Yes my kitboxes are more "open" than a lot of others. I also have an attached flypen off the back of the boxes so they can bathe without getting the inside of the box wet. 

One thing, I am more of a backyarder than a hardcore competition fancier. That might change in the future but for now I like what I have.


----------



## ezemaxima (Jan 12, 2008)

bigislerollers said:


> Here are pictures of the set-up that I use.
> 
> "Honeymoon suite"/inidvidual breed pens - 8 @ 3' x 3' x 4 1/2'
> 
> ...


That's a very nice breeding pen... I think you should call it the Ali'i Honeymoon suite...


----------



## bigislerollers (Jan 20, 2008)

ezemaxima said:


> That's a very nice breeding pen... I think you should call it the Ali'i Honeymoon suite...

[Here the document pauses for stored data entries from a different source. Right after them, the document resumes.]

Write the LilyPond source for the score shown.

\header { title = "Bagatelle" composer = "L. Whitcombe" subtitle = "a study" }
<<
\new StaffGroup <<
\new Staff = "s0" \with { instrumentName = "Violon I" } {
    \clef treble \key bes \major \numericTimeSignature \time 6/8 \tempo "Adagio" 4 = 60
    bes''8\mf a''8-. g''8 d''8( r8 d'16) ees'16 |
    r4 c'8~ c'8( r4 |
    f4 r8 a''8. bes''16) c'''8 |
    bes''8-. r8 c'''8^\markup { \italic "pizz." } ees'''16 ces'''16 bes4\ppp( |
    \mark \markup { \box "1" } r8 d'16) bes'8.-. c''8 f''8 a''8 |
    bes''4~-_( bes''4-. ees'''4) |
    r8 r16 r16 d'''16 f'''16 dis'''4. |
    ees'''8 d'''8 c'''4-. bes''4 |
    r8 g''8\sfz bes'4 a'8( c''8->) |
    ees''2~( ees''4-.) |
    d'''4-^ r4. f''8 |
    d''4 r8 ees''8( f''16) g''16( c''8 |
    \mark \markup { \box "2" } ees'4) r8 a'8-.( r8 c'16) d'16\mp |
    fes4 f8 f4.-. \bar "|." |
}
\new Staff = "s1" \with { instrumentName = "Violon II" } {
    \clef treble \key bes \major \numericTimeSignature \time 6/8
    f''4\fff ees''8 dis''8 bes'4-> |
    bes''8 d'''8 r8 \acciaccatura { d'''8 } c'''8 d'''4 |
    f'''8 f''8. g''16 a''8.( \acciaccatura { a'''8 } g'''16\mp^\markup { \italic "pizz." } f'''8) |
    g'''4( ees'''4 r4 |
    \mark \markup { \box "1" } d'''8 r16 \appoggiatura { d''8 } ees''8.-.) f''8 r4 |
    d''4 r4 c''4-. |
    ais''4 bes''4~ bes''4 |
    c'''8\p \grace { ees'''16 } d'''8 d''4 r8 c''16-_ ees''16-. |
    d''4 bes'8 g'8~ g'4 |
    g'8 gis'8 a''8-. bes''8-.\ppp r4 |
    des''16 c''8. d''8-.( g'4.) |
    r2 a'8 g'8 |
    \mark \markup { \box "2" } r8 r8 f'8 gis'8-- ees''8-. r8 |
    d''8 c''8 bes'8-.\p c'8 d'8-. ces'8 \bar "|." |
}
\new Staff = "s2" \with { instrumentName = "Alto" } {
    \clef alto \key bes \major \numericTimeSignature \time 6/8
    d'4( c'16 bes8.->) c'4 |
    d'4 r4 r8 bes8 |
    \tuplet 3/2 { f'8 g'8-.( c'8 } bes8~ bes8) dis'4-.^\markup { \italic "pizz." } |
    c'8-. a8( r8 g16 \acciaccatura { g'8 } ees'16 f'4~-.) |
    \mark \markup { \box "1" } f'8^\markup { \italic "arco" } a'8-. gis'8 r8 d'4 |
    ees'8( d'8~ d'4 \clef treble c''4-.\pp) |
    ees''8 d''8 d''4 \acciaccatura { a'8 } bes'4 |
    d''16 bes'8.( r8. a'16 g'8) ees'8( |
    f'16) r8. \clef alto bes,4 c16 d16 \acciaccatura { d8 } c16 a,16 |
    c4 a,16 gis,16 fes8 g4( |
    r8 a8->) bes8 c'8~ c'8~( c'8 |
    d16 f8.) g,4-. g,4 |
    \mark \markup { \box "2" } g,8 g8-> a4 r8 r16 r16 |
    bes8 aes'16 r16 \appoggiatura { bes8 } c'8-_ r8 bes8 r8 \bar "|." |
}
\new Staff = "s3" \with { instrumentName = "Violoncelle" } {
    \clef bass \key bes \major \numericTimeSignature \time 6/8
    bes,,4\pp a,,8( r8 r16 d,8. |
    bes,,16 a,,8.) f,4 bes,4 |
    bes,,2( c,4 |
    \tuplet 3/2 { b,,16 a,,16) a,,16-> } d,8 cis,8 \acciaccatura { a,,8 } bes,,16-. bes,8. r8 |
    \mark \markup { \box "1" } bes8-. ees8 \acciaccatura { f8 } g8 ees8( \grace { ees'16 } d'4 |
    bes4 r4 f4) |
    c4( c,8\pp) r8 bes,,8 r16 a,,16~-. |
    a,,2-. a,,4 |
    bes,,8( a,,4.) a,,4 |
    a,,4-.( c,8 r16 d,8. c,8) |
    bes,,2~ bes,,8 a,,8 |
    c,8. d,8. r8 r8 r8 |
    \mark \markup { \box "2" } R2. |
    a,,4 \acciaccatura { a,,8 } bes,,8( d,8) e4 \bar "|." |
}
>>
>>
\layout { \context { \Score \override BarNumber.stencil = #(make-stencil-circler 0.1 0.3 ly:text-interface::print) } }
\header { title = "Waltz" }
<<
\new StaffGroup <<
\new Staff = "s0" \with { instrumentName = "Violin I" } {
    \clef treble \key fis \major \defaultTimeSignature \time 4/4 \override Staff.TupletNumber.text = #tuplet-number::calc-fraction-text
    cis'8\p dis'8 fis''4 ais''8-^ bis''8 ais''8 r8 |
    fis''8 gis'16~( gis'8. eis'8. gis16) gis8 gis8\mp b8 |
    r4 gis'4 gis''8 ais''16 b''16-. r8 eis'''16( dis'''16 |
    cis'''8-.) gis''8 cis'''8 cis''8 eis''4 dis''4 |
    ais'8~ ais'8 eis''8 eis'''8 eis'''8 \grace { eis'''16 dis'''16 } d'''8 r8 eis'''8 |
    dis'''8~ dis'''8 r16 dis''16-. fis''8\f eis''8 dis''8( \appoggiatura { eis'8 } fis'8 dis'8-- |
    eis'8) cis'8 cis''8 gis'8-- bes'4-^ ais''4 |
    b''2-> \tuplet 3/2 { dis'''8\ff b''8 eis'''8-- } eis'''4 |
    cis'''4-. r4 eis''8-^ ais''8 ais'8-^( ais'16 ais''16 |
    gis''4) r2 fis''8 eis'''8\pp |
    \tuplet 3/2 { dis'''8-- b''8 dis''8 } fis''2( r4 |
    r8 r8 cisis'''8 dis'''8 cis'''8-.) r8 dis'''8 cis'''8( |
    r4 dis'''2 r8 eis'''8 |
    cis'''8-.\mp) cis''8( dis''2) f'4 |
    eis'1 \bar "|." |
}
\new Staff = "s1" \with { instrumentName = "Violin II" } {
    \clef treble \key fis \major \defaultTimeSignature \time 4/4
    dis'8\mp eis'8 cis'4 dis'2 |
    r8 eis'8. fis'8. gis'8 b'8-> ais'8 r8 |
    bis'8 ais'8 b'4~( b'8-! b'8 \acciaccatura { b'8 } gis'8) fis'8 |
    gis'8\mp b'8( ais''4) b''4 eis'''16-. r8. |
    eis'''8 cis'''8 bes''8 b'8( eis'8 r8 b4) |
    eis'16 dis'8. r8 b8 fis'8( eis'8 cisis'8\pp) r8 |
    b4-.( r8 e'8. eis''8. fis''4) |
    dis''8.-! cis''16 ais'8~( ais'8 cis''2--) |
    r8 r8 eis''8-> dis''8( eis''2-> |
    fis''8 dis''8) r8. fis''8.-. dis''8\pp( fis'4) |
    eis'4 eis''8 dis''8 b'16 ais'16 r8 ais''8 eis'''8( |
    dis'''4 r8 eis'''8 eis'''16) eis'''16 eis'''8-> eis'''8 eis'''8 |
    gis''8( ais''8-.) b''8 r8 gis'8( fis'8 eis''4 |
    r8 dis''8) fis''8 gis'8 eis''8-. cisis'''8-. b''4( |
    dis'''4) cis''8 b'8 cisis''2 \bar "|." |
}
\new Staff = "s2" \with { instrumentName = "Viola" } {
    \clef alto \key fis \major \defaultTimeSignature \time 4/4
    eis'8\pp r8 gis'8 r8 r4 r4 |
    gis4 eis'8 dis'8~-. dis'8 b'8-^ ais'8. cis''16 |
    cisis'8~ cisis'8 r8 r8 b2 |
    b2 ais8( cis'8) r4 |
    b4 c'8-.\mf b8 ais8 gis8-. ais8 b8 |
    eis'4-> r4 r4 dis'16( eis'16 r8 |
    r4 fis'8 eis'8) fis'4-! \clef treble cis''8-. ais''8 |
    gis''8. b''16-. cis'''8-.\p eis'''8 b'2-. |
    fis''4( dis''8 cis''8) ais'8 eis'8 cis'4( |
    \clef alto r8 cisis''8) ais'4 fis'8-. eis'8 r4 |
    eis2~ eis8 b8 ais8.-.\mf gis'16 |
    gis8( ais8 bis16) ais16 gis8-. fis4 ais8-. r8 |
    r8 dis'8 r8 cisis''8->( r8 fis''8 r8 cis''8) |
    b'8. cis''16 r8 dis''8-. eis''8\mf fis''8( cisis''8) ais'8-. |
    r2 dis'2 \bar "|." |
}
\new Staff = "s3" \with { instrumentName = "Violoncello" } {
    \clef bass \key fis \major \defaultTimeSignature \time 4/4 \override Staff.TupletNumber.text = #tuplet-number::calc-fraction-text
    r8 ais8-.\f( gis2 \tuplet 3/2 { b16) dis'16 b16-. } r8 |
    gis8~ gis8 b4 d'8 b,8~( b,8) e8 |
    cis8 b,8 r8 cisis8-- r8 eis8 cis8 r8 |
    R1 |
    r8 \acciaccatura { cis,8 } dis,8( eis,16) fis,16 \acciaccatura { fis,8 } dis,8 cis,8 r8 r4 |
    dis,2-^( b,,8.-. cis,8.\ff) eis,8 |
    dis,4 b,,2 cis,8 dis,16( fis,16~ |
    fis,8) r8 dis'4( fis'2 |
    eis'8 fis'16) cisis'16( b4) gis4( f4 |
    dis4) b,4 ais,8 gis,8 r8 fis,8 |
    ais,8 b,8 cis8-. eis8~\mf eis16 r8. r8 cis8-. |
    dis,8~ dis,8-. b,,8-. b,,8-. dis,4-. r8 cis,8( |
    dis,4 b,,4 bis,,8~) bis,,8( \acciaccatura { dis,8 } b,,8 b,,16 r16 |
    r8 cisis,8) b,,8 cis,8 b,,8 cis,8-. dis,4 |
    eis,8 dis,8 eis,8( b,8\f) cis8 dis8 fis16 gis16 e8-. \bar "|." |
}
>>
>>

Thanks Eric. I just might use that name.


----------



## Skyeking (Jan 17, 2003)

Lovely! I enjoy seeing birds kept in such spacious and bird friendly environment, I'm sure they appreciate it and are quite happy.


----------



## ssmith (Oct 15, 2017)

Hi everyone! I've looked thru the threads and I'm still so confused. I'm looking to build my first loft this winter for birds in the spring. There are so many designs.....I'm looking for something smallish and easy to build. I'm thinking of having maybe 12 homing pigeons. I would like to build it myself...(think girl) but have access to all the power tools one could ask for and I've used most of them before. Thoughts and ideas would be welcome. Thanks for your thought!


----------